No and Yes, but let me explain. The resume is usually updated and shared when pursuing a job, while the purpose of LinkedIn is to create a professional network. There are a few things that should ALWAYS be consistent, but there are also key areas where they should differ. First, let’s look at how the LinkedIn Profile should differ from a resume…
Tell your Story! LinkedIn is a social network. It is probably the best platform you have to do some personal branding. Use it to tell your story in a more engaging, less formal way than the resume. The resume is usually a condensed version of your work experience, but LinkedIn allows you to add those extra details on projects, and it doesn’t have to be shortened to bullet points! Oh, and do include an appropriate picture because it helps others see you as a real person they can visualize when reading what you have to say.

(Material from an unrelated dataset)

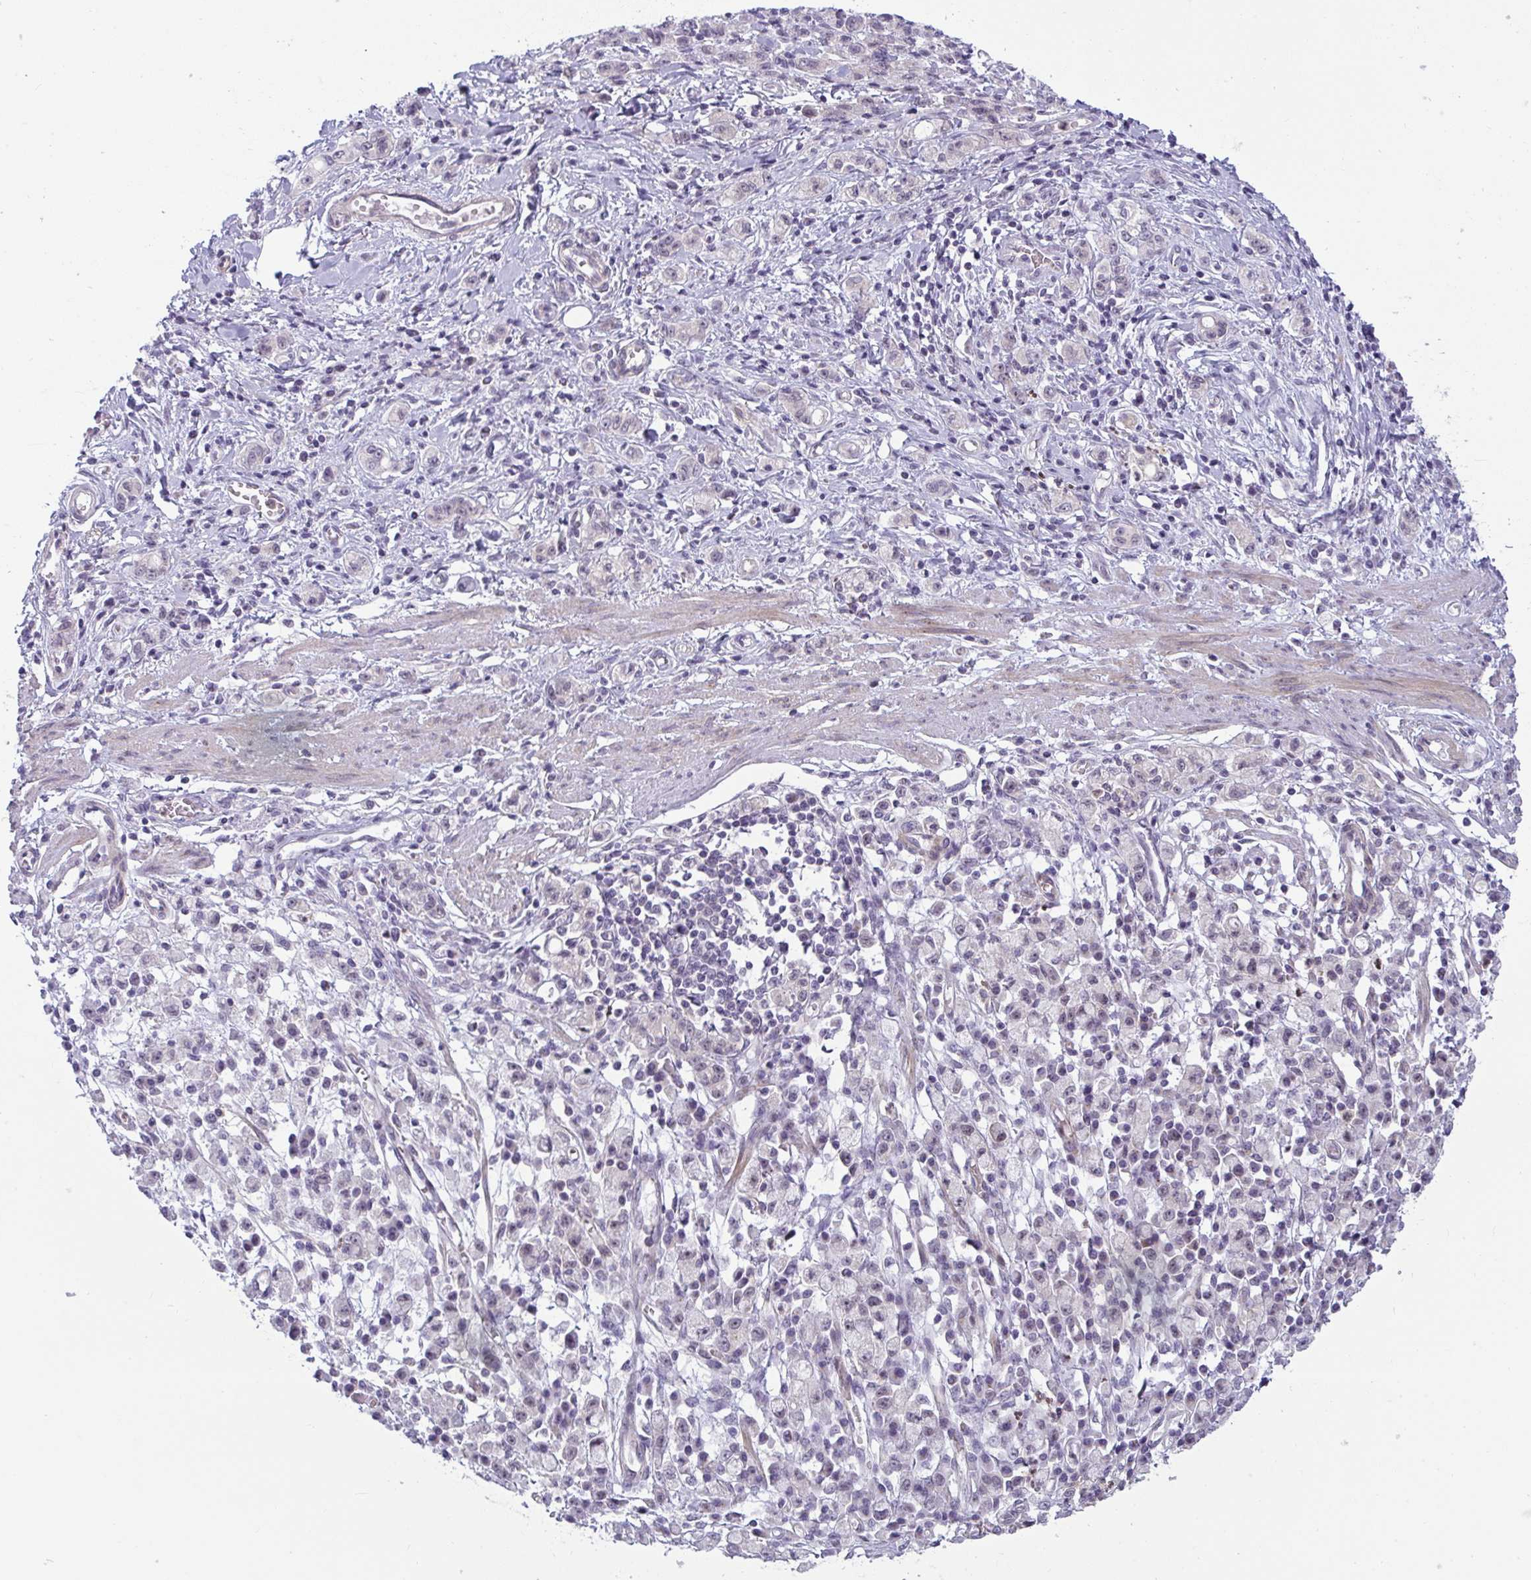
{"staining": {"intensity": "negative", "quantity": "none", "location": "none"}, "tissue": "stomach cancer", "cell_type": "Tumor cells", "image_type": "cancer", "snomed": [{"axis": "morphology", "description": "Adenocarcinoma, NOS"}, {"axis": "topography", "description": "Stomach"}], "caption": "Immunohistochemical staining of stomach cancer exhibits no significant staining in tumor cells.", "gene": "DZIP1", "patient": {"sex": "male", "age": 77}}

Don’t tailor your LinkedIn Profile. You might have several versions of your resume to highlight specific skill-sets when applying for jobs. That’s fine, but your LinkedIn Profile should target a wider audience with more of a ‘big picture’ view of your experience and skills rather than a more narrow one. Think of your LinkedIn Profile as a living document that evolves. The resume is a snapshot in time and remains static, once you’ve provided it to a potential employer.

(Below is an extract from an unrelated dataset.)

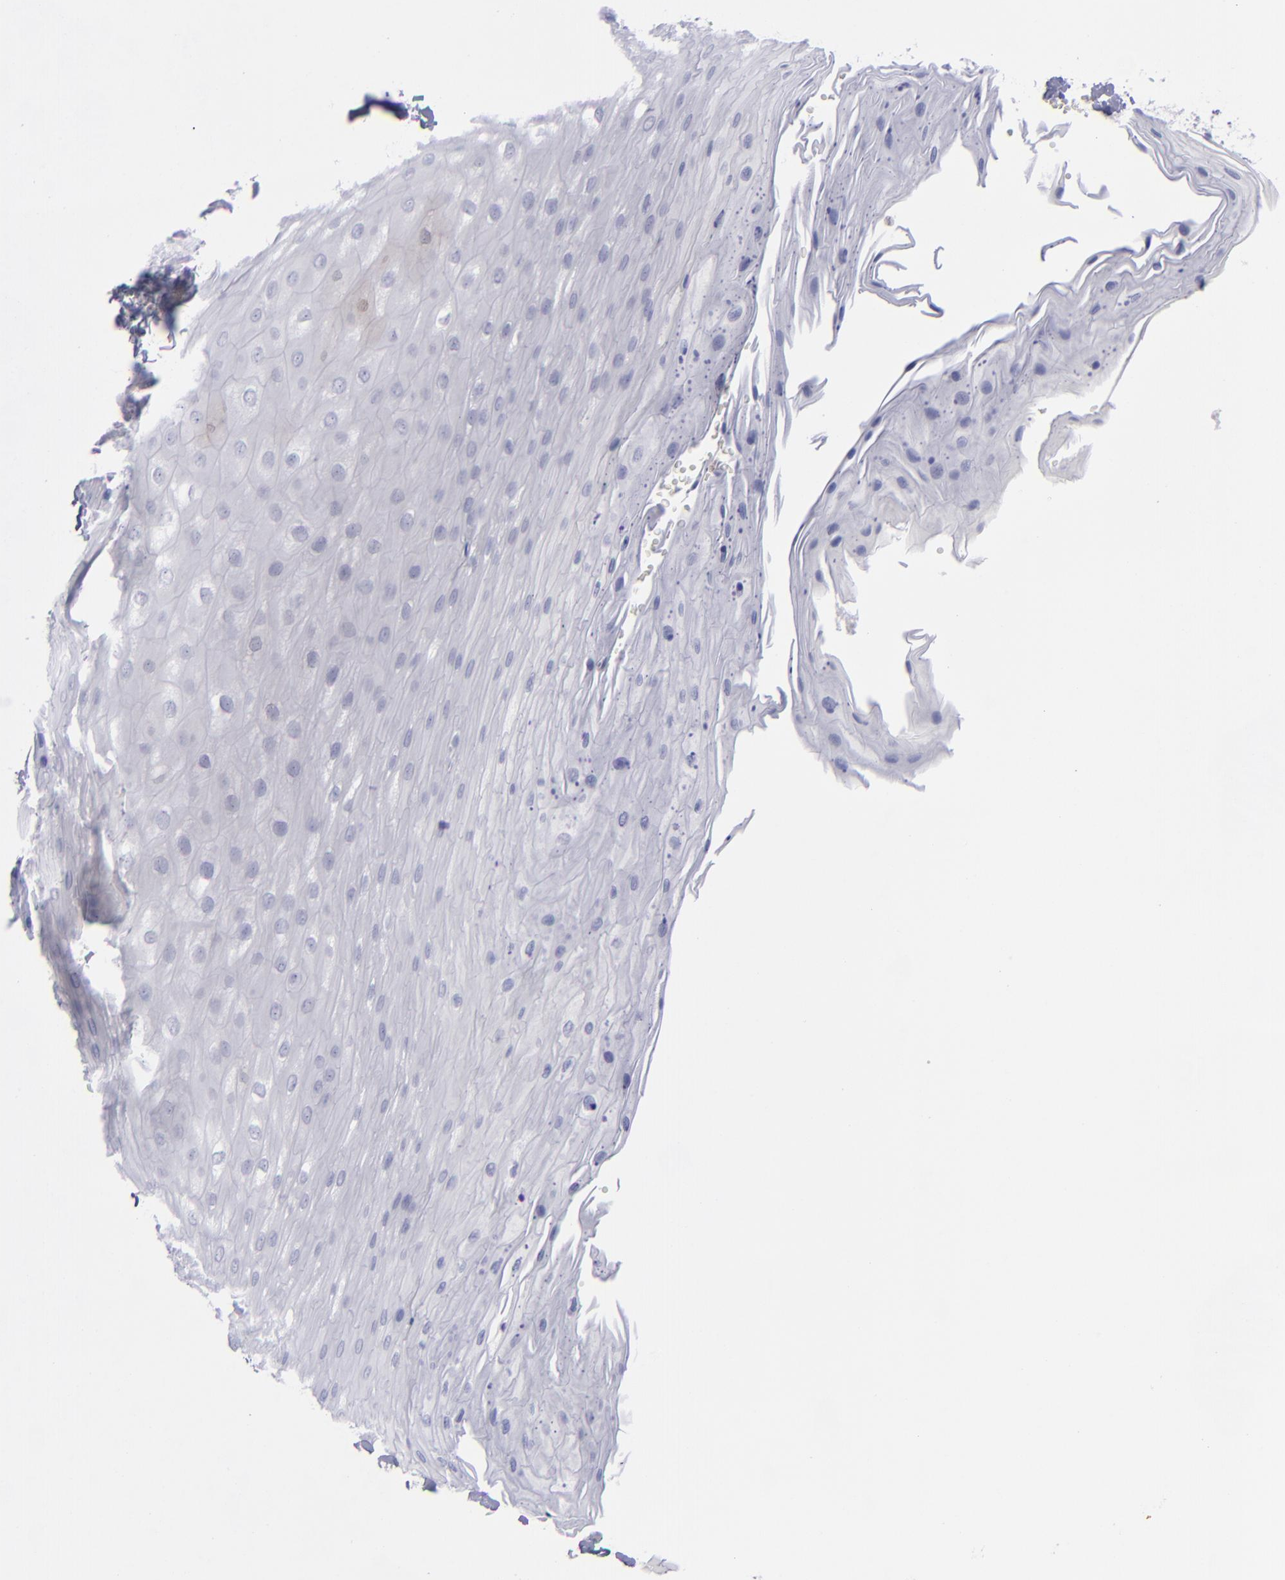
{"staining": {"intensity": "moderate", "quantity": "<25%", "location": "nuclear"}, "tissue": "esophagus", "cell_type": "Squamous epithelial cells", "image_type": "normal", "snomed": [{"axis": "morphology", "description": "Normal tissue, NOS"}, {"axis": "topography", "description": "Esophagus"}], "caption": "This micrograph shows immunohistochemistry staining of unremarkable human esophagus, with low moderate nuclear positivity in approximately <25% of squamous epithelial cells.", "gene": "AURKA", "patient": {"sex": "male", "age": 62}}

Keep it less formal than a resume. Write your LinkedIn profile the way you speak with details that allow you to connect with the reader…like you would in a social, non-formal setting. Put in details about why certain projects were interesting to you, tell a story, or describe what you are passionate about. Basically, the Resume has a formal tone, the LinkedIn profile has a social tone.
Add those skills. A long list of technologies and skills can sometimes be too much for the resume, but you have the ability to list those on LinkedIn very easily. The advantage to including those skills is that Recruiters use keywords to narrow their searches, and if you have some experience in a particular area, you’ll show up in their search!
Now, what should be the same in both? Experience. Your Employers and dates of employment should absolutely match up so take the time to check this carefully. It is a red flag to someone reviewing your profile and resume if you leave off an employer, or show you worked longer for an employer on one and not the other.
In closing, even if you aren’t one to read through your LinkedIn newsfeed, or log in daily, it does happen to be a platform used extensively by recruiting professionals. You might as well use that to your advantage and ensure your profile is widely viewed and balances out what isn’t always included in the resume.